Even with our improvements it is possible to blow a stack in cases when FlatMap nesting is too deep: evaluating a sub to make a step can cause another sub to be evaluated and so on. So let’s not directly create deeply nested FlatMaps (like in State’s flatMap) but use a helper function that will do the following:

sealed trait Trampoline[+A] {
    
  /* resume and runT */
    
  def flatMap[B](f: A => Trampoline[B]): Trampoline[B] = this match {
    case x => FlatMap(x, f)
    case FlatMap(sub, k) => FlatMap(sub, (x: Any) => k(x).flatMap(f))
  }
}

Yes, this turns out to be Trampoline’s flatMap. If its called on either Done or More we will just wrap it in a FlatMap. If its called on the FlatMap then we will reassociate the bind to the right.

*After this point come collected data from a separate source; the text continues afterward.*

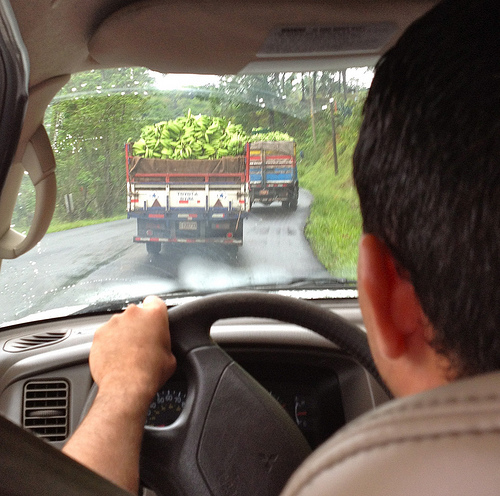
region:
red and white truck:
[119, 153, 282, 256]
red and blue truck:
[237, 130, 297, 185]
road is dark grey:
[240, 210, 285, 270]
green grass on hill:
[283, 151, 365, 268]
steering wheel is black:
[97, 270, 355, 493]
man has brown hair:
[355, 3, 490, 347]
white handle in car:
[0, 120, 75, 275]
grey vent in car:
[13, 365, 89, 452]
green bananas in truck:
[132, 105, 230, 174]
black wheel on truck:
[131, 212, 168, 262]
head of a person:
[328, 15, 499, 389]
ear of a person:
[354, 222, 425, 349]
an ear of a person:
[330, 230, 437, 360]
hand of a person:
[85, 275, 208, 387]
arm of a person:
[65, 385, 135, 482]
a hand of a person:
[85, 297, 194, 389]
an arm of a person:
[45, 398, 199, 486]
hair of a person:
[399, 95, 496, 216]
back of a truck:
[108, 207, 242, 264]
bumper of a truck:
[125, 219, 254, 261]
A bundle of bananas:
[134, 116, 241, 156]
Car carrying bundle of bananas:
[126, 115, 247, 256]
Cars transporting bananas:
[121, 111, 299, 258]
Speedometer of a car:
[136, 385, 189, 430]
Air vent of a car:
[21, 373, 76, 441]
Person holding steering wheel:
[61, 286, 393, 493]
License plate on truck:
[177, 223, 201, 233]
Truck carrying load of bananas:
[124, 113, 251, 253]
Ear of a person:
[353, 237, 415, 356]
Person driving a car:
[68, 25, 485, 491]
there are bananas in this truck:
[113, 104, 274, 261]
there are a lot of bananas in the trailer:
[120, 102, 260, 252]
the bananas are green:
[101, 68, 269, 251]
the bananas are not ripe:
[118, 85, 263, 269]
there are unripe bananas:
[101, 97, 279, 255]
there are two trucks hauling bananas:
[102, 83, 325, 257]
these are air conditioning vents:
[12, 317, 99, 450]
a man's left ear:
[342, 208, 429, 365]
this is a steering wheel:
[64, 260, 376, 492]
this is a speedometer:
[142, 371, 189, 425]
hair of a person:
[371, 73, 461, 180]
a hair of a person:
[393, 56, 468, 187]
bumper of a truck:
[140, 192, 239, 247]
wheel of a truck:
[139, 238, 179, 264]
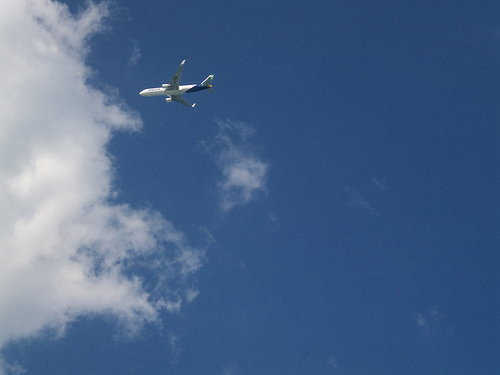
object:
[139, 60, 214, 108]
plane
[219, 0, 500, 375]
sky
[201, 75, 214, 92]
tail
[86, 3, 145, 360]
edge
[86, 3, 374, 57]
part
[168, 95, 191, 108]
wing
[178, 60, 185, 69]
left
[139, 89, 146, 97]
tip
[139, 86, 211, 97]
bottom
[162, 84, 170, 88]
engine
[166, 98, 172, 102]
engine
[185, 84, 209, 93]
blue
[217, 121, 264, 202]
little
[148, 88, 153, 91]
windows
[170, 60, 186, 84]
wing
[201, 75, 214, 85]
part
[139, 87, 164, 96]
white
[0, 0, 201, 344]
cloud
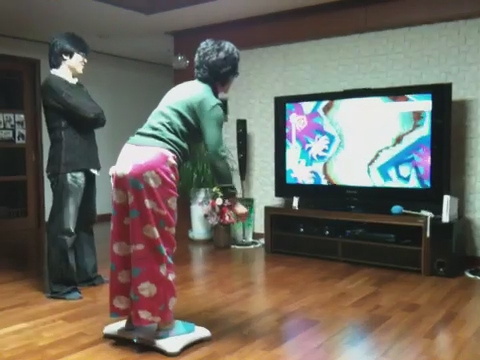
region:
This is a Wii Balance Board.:
[99, 307, 218, 357]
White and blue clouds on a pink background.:
[144, 221, 176, 263]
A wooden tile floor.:
[276, 297, 411, 347]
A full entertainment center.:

With this change in place let’s refactor State’s flatMap to use Trampoline’s flatMap:

case class State[S, +A](runS: S => Trampoline[(S, A)]) {
  def map[B](f: A => B): State[S, B] = State[S, B](
    runS andThen { tramp => {
      val (s, a) = tramp.runT
      Done((s, f(a)))
    }}
  )

  def flatMap[B](f: A => State[S, B]): State[S, B] = State[S, B](
    runS.andThen { (tramp: Trampoline[(S, A)]) => {
      tramp.flatMap { case (s, a) => f(a).runS(s) }
    }}
  )
}

Also, our interpreter function can also create deeply nested FlatMaps so we need to use Trampoline’s flatMap as well:

sealed trait Trampoline[+A] {
  
  def resume: Either[() => Trampoline[A], A] = this match {
    case Done(v) => Right(v)
    case More(k) => Left(k)
    case FlatMap(sub, cont) => sub match {
      case Done(v) => cont(v).resume
      case More(k) => Left(() => FlatMap(k(), cont))
      case FlatMap(sub2, cont2) =>
        sub2.flatMap((x:Any) => cont2(x).flatMap(cont)).resume // <-
    }
  }

  /* runT, flatMap */
  
}

Putting it all together

We started with data structures Done and More to represent program description and used self-recursive interpreter function to avoid stack overflows. It was suitable for simple use cases but was insufficient for more complex cases, like nested monadic flatMaps. We represented a flapMap operation in a FlatMap data structure but faced the same problem: evaluation of deeply nested FlatMaps can still cause stack overflows. We solved that by delegating the creation of FlatMap to a Trampoline’s flatMap.


This article is based on Rúnar Bjarnason’s paper “Stackless Scala With Free Monads” that I definitely recommend checking out for more detailed explanation and see how Free monad is actually a generalization of a Trampoline monad.